Since nodes, edges, and paths have a reference relationship, their IDs should not change in principle. If nodes and edges are treated as arrays and the index of an element is used as an ID, inserting or deleting a node or edge in the middle of an array will change the index and break the reference relationship.

There is no problem when nodes and edges have not changed since the graph was created, or when there are only additions and deletions to the end of the array. While there may be such applications, this library has designed its structure for applications that insert/delete objects.

If arrays are better than objects in MongoDB, you might want to convert the structure before library input or before persistence to MongoDB.

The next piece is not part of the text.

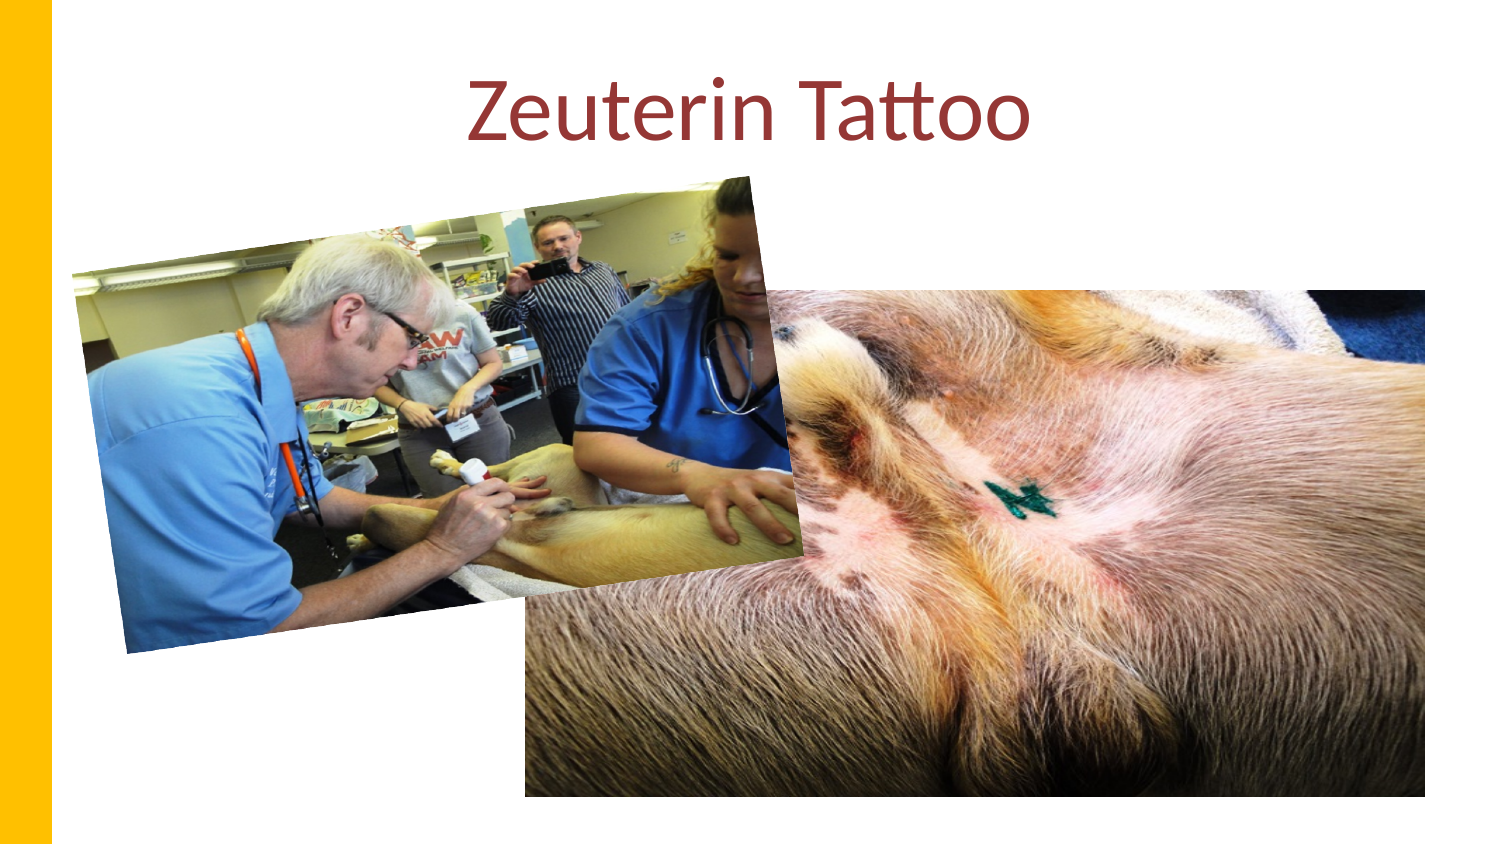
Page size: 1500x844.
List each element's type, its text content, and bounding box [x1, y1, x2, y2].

title Zeuterin Tattoo [75, 33, 1425, 175]
picture [73, 176, 1426, 798]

Below is an example of converting from array structure to object structure for the library. It may be used computed if necessary.

// nodes
const nodeArray = [
  { name: "N1" },
  { name: "N2" },
  { name: "N3" },
  { name: "N4" },
]
const nodes: Nodes = Object.fromEntries(Object.entries(nodeArray))

// edges
const edgeArray = [
  { name: "edge1", source: 0, target: 1 },
  { name: "edge2", source: 1, target: 2 },
  { name: "edge3", source: 1, target: 3 },
]
const edges: Edges = Object.fromEntries(
  Object.entries(edgeArray).map(([id, e]) => [
    id,
    { name: e.name, source: String(e.source), target: String(e.target) },
  ])
)

// paths
const pathArray = [
  { edges: [0, 1] },
  { edges: [0, 2] },
]
const paths: Paths = Object.fromEntries(
  Object.entries(pathArray).map(([id, { edges }]) => [id, { edges: edges.map(e => String(e)) }])
)

// node positions
const nodePositionArray = [
  { x: 0, y: 0 },
  { x: 80, y: 80 },
  { x: 0, y: 160 },
  { x: 240, y: 80 },
]
const layouts: Layouts = {
  nodes: Object.fromEntries(Object.entries(nodePositionArray)),
}

Best Regards

Luciennnnnnn commented 2 years ago

Hi, @dash14. Thanks for your quick response. It seems we better do some conversion between two ends. I'll try it later and respond in there if there are any further problems.

dash14 commented 1 year ago

I close this issue for now. If you have any questions, please re-open this or open a new issue.